By Martijn Icks and Rudmer Bijlsma
At first glance, the Jewish-Dutch philosopher Baruch de Spinoza (1632-1677) seems an unlikely target for character assassination. The man, characterized as “the noblest and most lovable of the great philosophers” by Bertrand Russell, shunned the spotlight and lived in relative obscurity in the seventeenth-century Dutch Republic. He moved from the bustle of his native Amsterdam to eventually settle in The Hague. Rejecting the fame and fortune his intellect and erudition could have brought him, Spinoza earned a living grinding lenses for binoculars, microscopes and telescopes.
Meanwhile, he wrote the philosophical works for which he became famous, most notably Theologico-Political Treatise (1670) and his magnum opus, Ethics, which was published posthumously. As far as we can tell, he was true to the philosophical maxims he espoused, keeping his passions under control and showing little to no interest in the many vices the world had to offer. It is hard to imagine someone leading a less offensive life.
Yet Spinoza came under fierce attacks as the author of “a book forged in hell” and as a “blasphemer and formal atheist”. His ideas became so notorious that the Dutch authorities, which were usually quite lax in what they allowed to appear in print, decided to ban the Theologico-Political Treatise. After the philosopher’s death, the Catholic Church placed his works and even his correspondence on the Index of Prohibited Books.
At the heart of the outrage lay the fact that Spinoza rejected both personal immortality as it was traditionally envisaged and the notion of a personal, conscious and caring God as imagined in the Judeo-Christian tradition. As the philosopher argued, God could be equated with the universe and everything that existed in it. In his works, he frequently speaks of Deus sive Natura, “God or Nature”, since to him the two were synonymous.

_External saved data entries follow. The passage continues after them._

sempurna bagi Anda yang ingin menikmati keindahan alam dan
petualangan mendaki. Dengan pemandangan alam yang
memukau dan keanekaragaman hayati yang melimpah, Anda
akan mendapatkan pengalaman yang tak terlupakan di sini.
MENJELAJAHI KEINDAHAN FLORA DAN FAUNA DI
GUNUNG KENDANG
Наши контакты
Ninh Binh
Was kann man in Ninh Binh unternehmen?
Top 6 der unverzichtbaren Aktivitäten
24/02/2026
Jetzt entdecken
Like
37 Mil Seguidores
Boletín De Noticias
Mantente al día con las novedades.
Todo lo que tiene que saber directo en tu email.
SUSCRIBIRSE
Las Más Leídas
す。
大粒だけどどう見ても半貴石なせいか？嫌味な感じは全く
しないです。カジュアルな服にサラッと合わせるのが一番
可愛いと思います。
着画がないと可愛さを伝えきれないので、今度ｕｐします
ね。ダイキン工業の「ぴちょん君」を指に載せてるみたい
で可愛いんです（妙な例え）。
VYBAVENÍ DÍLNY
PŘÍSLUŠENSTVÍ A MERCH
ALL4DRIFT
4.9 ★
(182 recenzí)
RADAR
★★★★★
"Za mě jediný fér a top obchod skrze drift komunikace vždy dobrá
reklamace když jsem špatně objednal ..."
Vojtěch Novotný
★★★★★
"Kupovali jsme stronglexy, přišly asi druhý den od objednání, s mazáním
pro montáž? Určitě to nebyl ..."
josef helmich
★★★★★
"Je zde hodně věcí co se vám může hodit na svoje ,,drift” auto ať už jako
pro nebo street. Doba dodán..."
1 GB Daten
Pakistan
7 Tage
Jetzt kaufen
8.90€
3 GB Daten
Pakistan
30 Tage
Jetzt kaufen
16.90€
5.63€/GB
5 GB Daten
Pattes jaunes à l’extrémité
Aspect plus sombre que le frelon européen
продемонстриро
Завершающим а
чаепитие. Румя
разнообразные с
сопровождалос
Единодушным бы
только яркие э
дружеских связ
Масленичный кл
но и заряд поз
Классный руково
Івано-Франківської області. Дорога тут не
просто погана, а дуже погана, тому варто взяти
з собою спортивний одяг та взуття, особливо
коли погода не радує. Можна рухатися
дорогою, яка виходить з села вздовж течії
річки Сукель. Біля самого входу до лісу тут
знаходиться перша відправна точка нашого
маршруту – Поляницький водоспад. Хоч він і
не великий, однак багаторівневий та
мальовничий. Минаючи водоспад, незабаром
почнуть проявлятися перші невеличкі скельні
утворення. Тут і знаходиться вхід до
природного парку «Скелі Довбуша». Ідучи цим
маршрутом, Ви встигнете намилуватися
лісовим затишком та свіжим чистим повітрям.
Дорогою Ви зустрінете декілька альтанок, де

Because of this remarkable position, Spinoza has often been labelled a pantheist. However, many considered that God in the impersonal, Spinozist sense of the word was no God at all. To them, there was only one label that fit the perfidious freethinker: atheist. It was a word that came with a lot of baggage. Devout Christians (which included most of the population of Europe in Spinoza’s day) were of the opinion that there could be no morality without God imposing rules and punishing the wicked. According to John Locke, atheists were untrustworthy and could therefore never be good citizens. In general, it was assumed that they led a libertine, debauched lifestyle.
Spinoza, of course, was the exact opposite of this, which is probably why so few attacks were directed against his actual conduct. Even the philosopher’s fiercest critics knew better than to smear him with allegations that would lack all credibility. However, they did take him and those he inspired to task for their ungodly ideas. In the decades after Spinoza’s death, to be labelled a “Spinozist” became a grave accusation that severely damaged one’s status and career prospects. The philosopher’s very name was turned into a demonizing label, used to assassinate the character of his followers.
These days, calling someone a Spinozist is unlikely to cause much reputational damage. However, accusations of atheism are still a social and political death sentence in many cultures. As for Spinoza, he may have been more charmed by another description applied to him: “the God-intoxicated man”.